Of the three Gili Islands off the coast of Lombok, Gili Meno is the smallest of the pearls. With a population of just 400, it is also the most peaceful, with a castaway island vibe. Gili Meno is even quieter and more bucolic than Gili Air.
The beaches are clean, picture-perfect, and deserted. A coastal path leads all the way around the island, and can be covered at a leisurely pace in 90 minutes. Visitors aren’t permitted to rent bicycles here, but you’re better off walking anyway, as the beach path is mostly deep sand. Most of the tourist facilities, including the harbor (although this too is seasonal) are on the southern part of the east coast. Here’s a short list of highlights on this lovely beach hideaway.
Mahamaya Boutique Resort – Luxurious and romantic with beach-front villas, Mahamaya is a hip, eco-friendly resort. The property features an outdoor, fresh water swimming pool, bar/lounge, cafe, restaurant, wifi, AC, and fabulous ocean-front views of Lombok’s volcanoes. Mahamaya also provides guests with canoes and snorkel gear.
Mahamaya – Turtle Point, Gili Meno +62 888 71 55 828
Mao Meno – The owner’s vision for Mao Meno is to “provide a space for people to relax, create, and familiarize with their inner landscape.” The property is green, lush and spacious, with several large houses and a bungalow for guests. The style is rustic spanish finca meets beach house. Guests can take advantage of a tranquil yoga shala, meditation platform, massages and treatments, and a juice bar/lounge area to hang out and chat.
Meno Dream Resort – Located a five-minute walk away from the beach on the southwest of the island’s interior, guests rave about the landscaped gardens, tranquility and great food at this small B&B. Meno offers five different types of bungalows, with fresh and hot water, fan-cooled, open-air bathrooms. Family rooms are also available. You can take a cooking class, get a massage or join a yoga class. Many styles and levels are offered, including hatha, hatha flow, yin and vinyasa flow. Mats and props are provided. Mao Meno also has traditional Thai yoga massage, eastern fusion massage, and cranio-sacral therapy.
There are several good spots for snorkelling, and gear can be hired at almost any cafe or hotel for about Rp 30,000/day ($3). The beach in front of Good Heart Cafe on the northwest shore is decent and you might just spot turtles in the shallow water.
On the west coast, try the area close to the disused, derelict Bounty Resort. The jetty here was sunk and has a healthy reef life.
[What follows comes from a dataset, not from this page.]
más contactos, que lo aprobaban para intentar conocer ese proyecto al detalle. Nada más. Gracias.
When snorkeling off the east coast, be careful of boat traffic.
A gentle stroll around the beach path of Gili Meno is a must-do, as it is arguably the nicest walk anywhere on the three Gili islands. Get started early in the morning or late afternoon to avoid the sun’s blazing heat. Treat yourself to a gorgeous sunset over Gili Trawagan on the west coast.
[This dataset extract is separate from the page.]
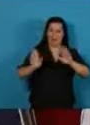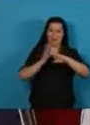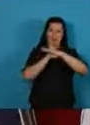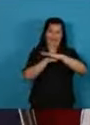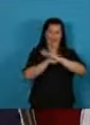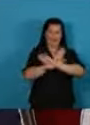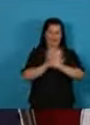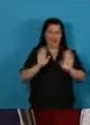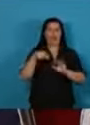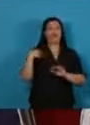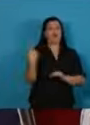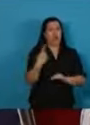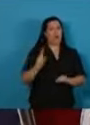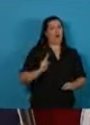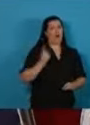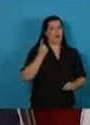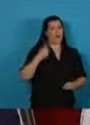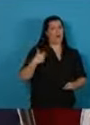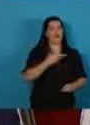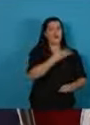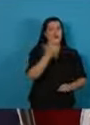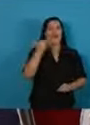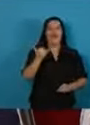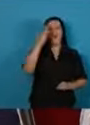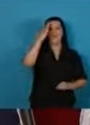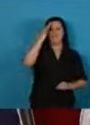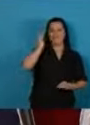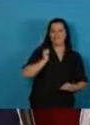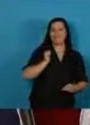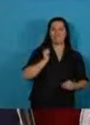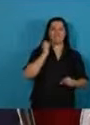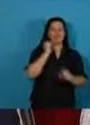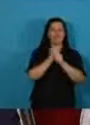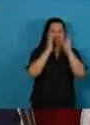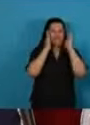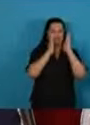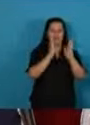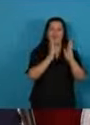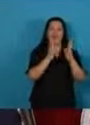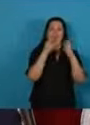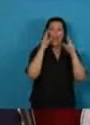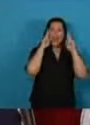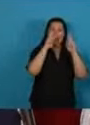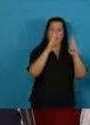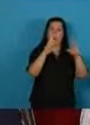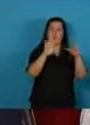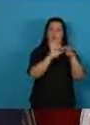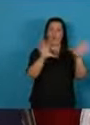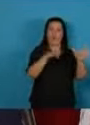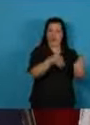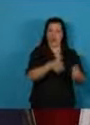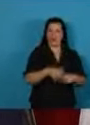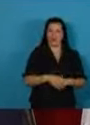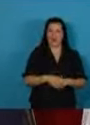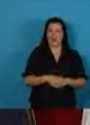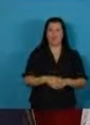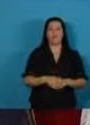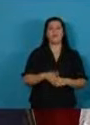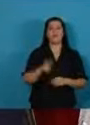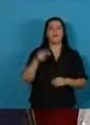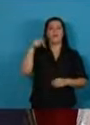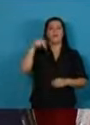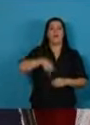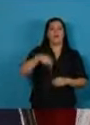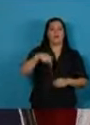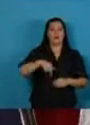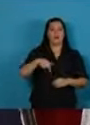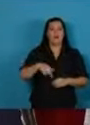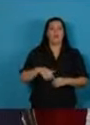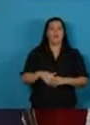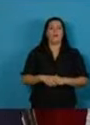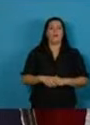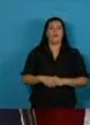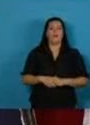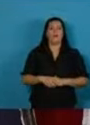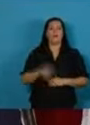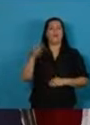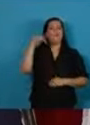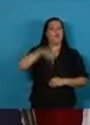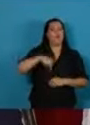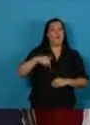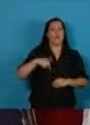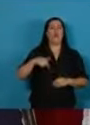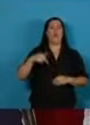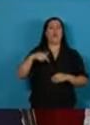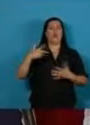de tener hoy fuerzas armadas comprometidas con la democracia. Hoy, justamente, es el Día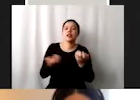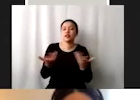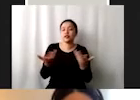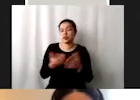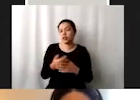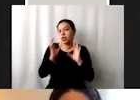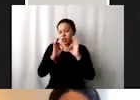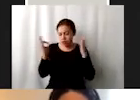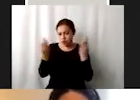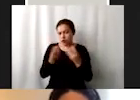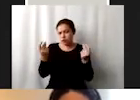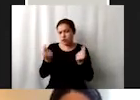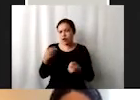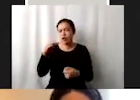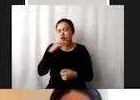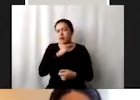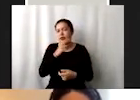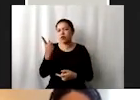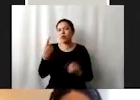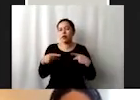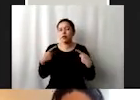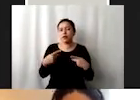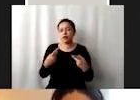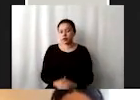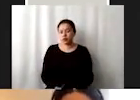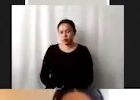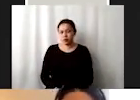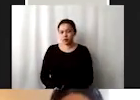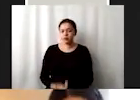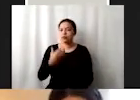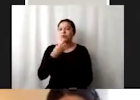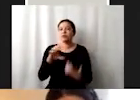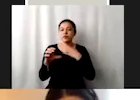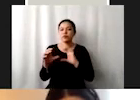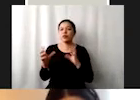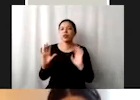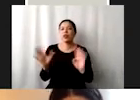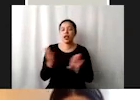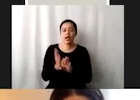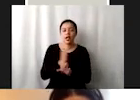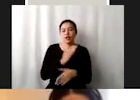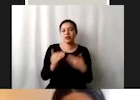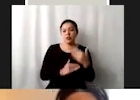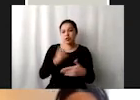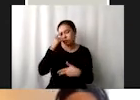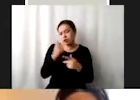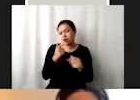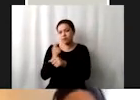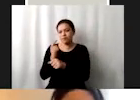de manera muy rápida, si alguien tuviera un comentario de si ya ha hecho este proceso de identificación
Most of the cafes are clustered in the southern half of the east coast, and many are attached to hotels. After you order, sit back and relax: nothing happens in a hurry on Gili Meno, and once you can surrender into the downtempo, you’ll enjoy your stay even more.
Yaya Warung – (100 m north of the boat landing). If you’re a budget traveller, or just don’t want to over pay for meh western food, this is the place to eat on Meno. Located on the beach, modestly priced, very popular, with most Indonesian food around 10,000 – 15,000 IDR.
Sasak Cafe – beach-front cafe on the west side of the island, with hearty portions of tasty local food, fresh young coconuts, and good tunes.
Aroma Cafe – for delicious wood-fired pizzas when you need a break from rice and veg.